Después del saldo
El mayor drama de la democracia española es que los partidos, trabados por el afán de madrugarse en vista de unas elecciones que siempre son inminentes, no exponen la verdad
Los datos sobre empleo publicados esta semana han dejado confuso al personal. La multiplicación de categorías (empleo público versus empleo privado, etc.), más el ingreso en la estadística de conceptos misteriosos (¿cuántos fijos discontinuos son parados con otro nombre?), impiden formarse una idea cabal de lo que está ocurriendo. Súmese el baile de números. En noviembre, la inflación interanual subyacente se situaba en el 6,3%. En enero se ha puesto en el 7,5%. En un artículo reciente, ‘Bouncing back’, ‘ The Economist’ se apuntaba a la cautela. Tras observar que 2022 ha sido bueno, contrastado con 2021, agregaba una nota admonitoria: lo malo está por venir, probablemente después de las elecciones generales. Sigue existiendo un problema serio de déficit y deuda acumulada, y el sistema de pensiones afronta una crisis contra la que aún no se han adoptado medidas. En resumen: a nadie debería apetecerle ser el próximo presidente del Gobierno.
Imagino que pocos observadores estarán en desacuerdo con la advertencia de ‘ The Economist’. De hecho, cuanto más se amplía la perspectiva, más aumenta el desasosiego. La caída de la productividad, comparada con la francesa o la alemana, se remonta a los noventa del siglo pasado; durante el siglo corriente, las pensiones han subido más del doble que los salarios; la tasa de prestación española, es decir, el cociente entre la pensión media y el salario medio, es de las más elevadas del mundo desarrollado; y pagamos ya unos impuestos altos. La presión fiscal no es una broma, y el esfuerzo fiscal (lo que resulta de comparar la presión fiscal con la renta per cápita) supera el promedio europeo en un 52%. Esto suena mal. Suena a que nuestro Estado benefactor es, sencillamente, inviable. El desenlace está cantado. Solo se abrigan dudas sobre el plazo que nos separa de un batacazo de grandes proporciones: ¿unos meses, un año, tres años?
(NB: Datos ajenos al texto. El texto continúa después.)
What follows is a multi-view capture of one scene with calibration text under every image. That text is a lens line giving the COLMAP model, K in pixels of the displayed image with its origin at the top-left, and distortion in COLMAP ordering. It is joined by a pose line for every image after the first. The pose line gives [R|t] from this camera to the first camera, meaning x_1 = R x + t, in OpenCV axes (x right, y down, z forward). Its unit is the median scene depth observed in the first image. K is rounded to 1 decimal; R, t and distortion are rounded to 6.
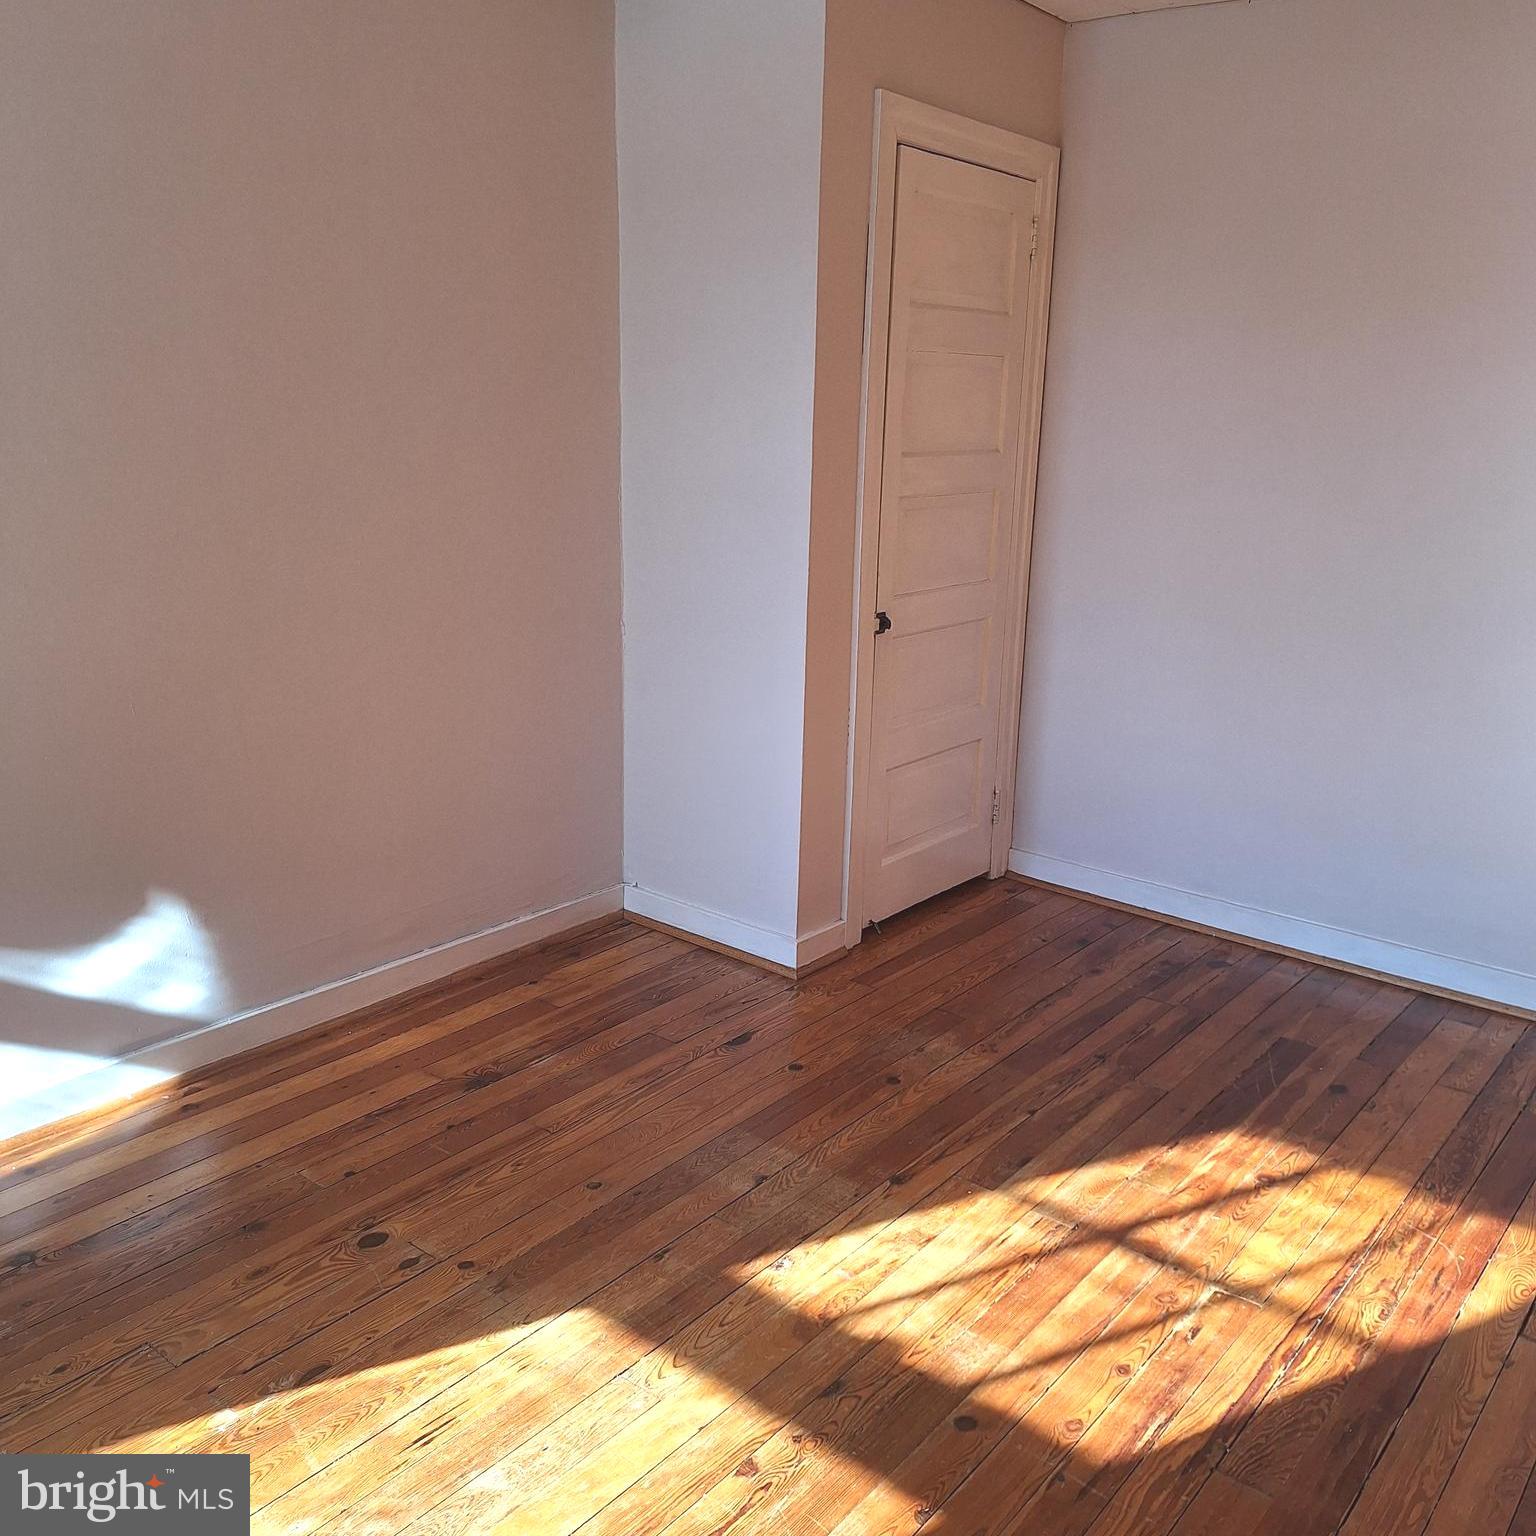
lens RADIAL K [[1435.5, 0, 768.0], [0, 1435.5, 768.0], [0, 0, 1]] dist [0.119040, -0.139969]
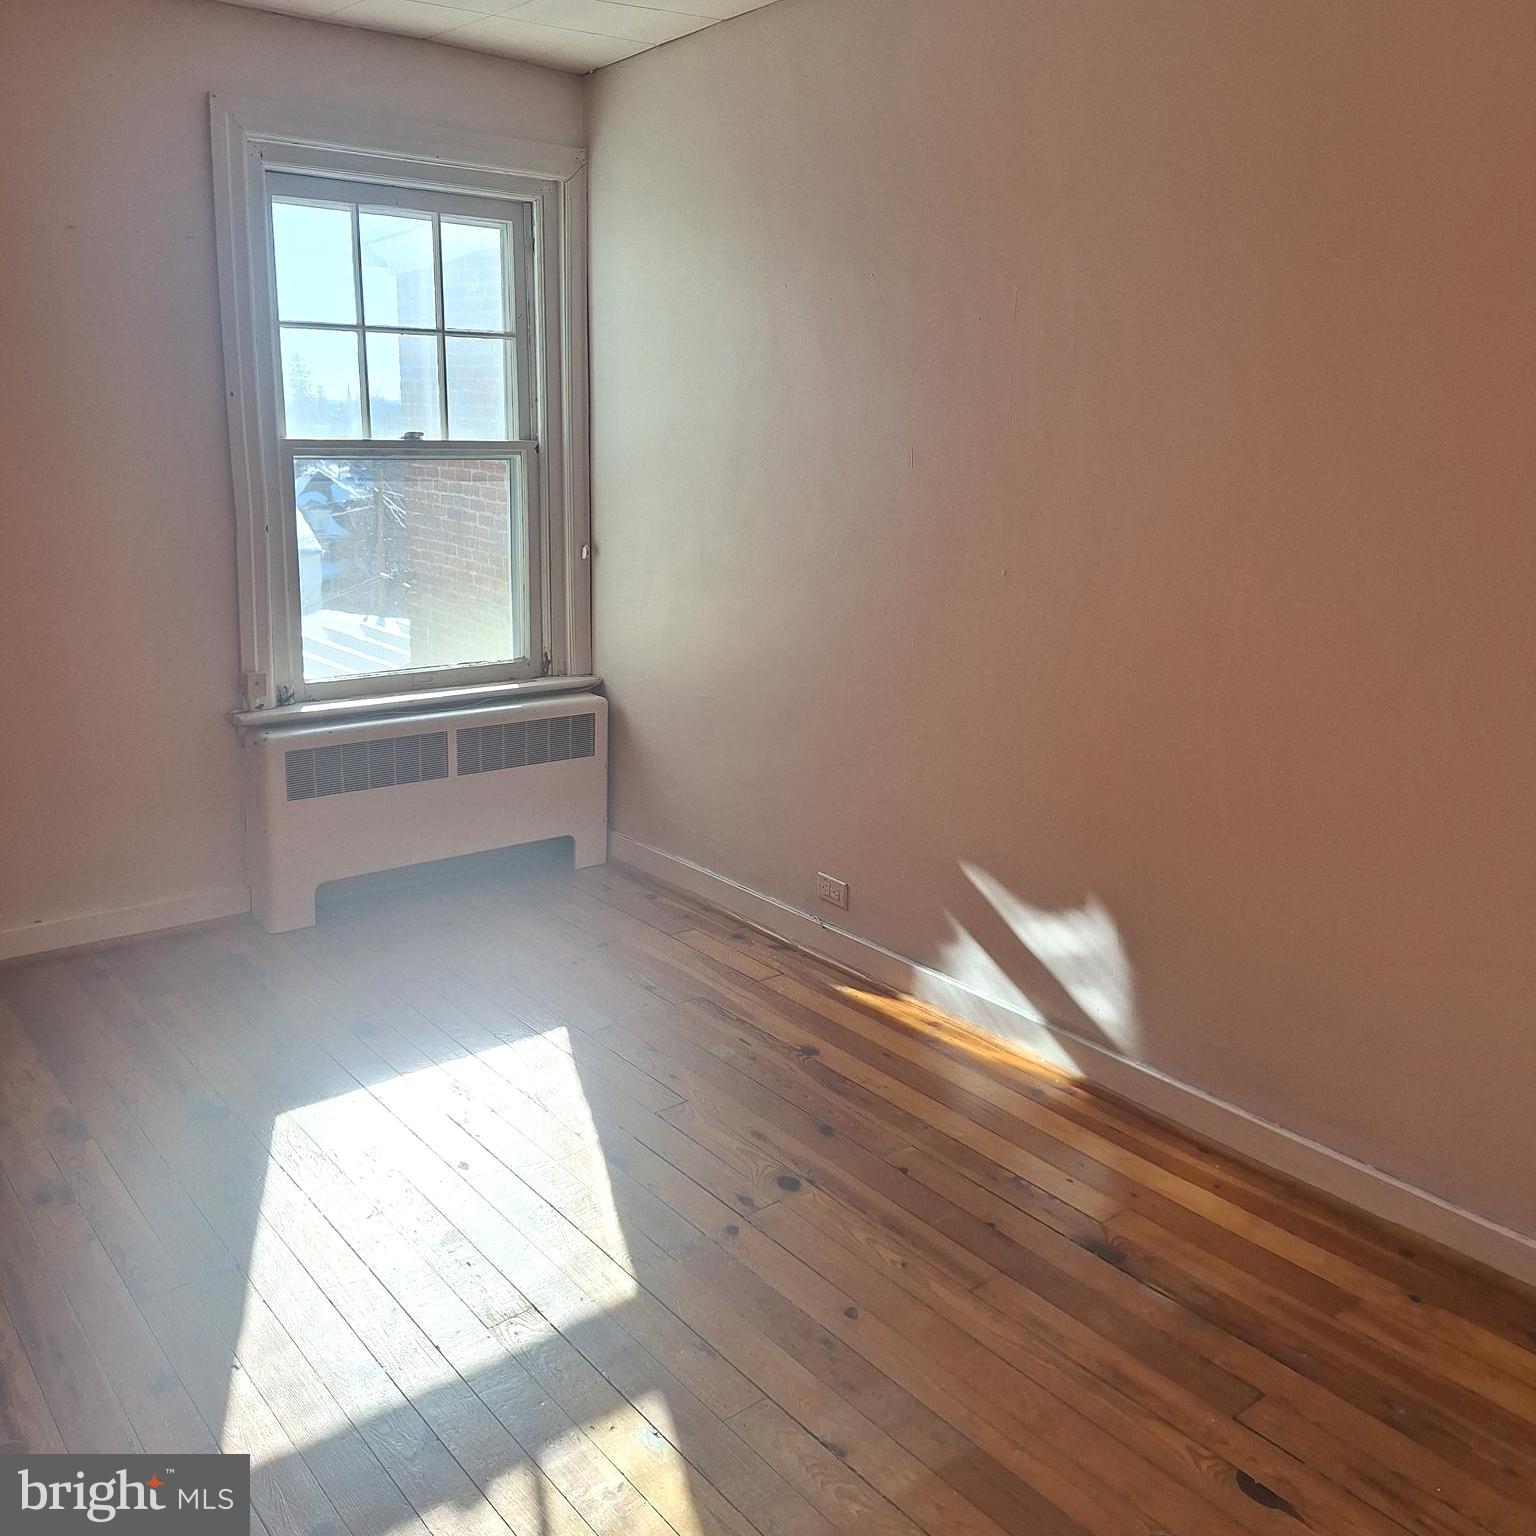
lens RADIAL K [[1435.5, 0, 768.0], [0, 1435.5, 768.0], [0, 0, 1]] dist [0.119040, -0.139969]
pose [[-0.236894, 0.207116, -0.949202, 0.595968], [-0.262981, 0.926868, 0.267875, -0.215400], [0.935266, 0.313080, -0.165102, 0.906382]]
Ese es el elefante que está dentro de la habitación. La gente lo sabe… sin saberlo. Pongamos que lo siente, aunque no se arranque a formulárselo abiertamente. Un porcentaje abrumador, por ejemplo, ha aplaudido en las encuestas la última subida de pensiones. Al tiempo, el mismo porcentaje ha respondido que el sistema de pensiones es insostenible. Llamemos X a la porción de encuestados que son pensionistas. Podemos interpretar su actitud sin buscarle tres pies al gato: después de mí, el diluvio. Ande yo caliente, y ríase la gente. Ahora bien, ¿qué decir de Y, la porción de los que están en activo? ¿No les importa la perspectiva de unas pensiones francamente bajas, mucho más bajas de las que ahora cobran sus pares jubilados? ¿No se estremecen, y de hecho se estremecen, pensando, exageradamente, que a lo mejor se quedan sin pensión?
La pregunta nos remite a un misterio de la psicología y, simultáneamente, de la política. El caso es que somos perfectamente capaces, por las trazas, de vivir en un estado de disociación cognitiva, equivalente a la indeterminación cuántica de que hablaba Heisenberg. Hasta que no se mide la nube electrónica que envuelve al núcleo del hidrógeno, las coordenadas del electrón están por fijar. Nuestras nociones necesitan también, para precisarse, una intervención, un debate público abierto, desarrollado por autoridades animadas de un mínimo de buena fe. Hasta entonces persistiremos en pensar, a la vez, A y noA.
El mayor drama de la democracia española es que los partidos, trabados por el afán de madrugarse en vista de unas elecciones que siempre son inminentes, no exponen la verdad. No la enuncian. Luego vendrá el tío Paco con las rebajas. Ni Dios sabe lo que quedará en pie después del saldo.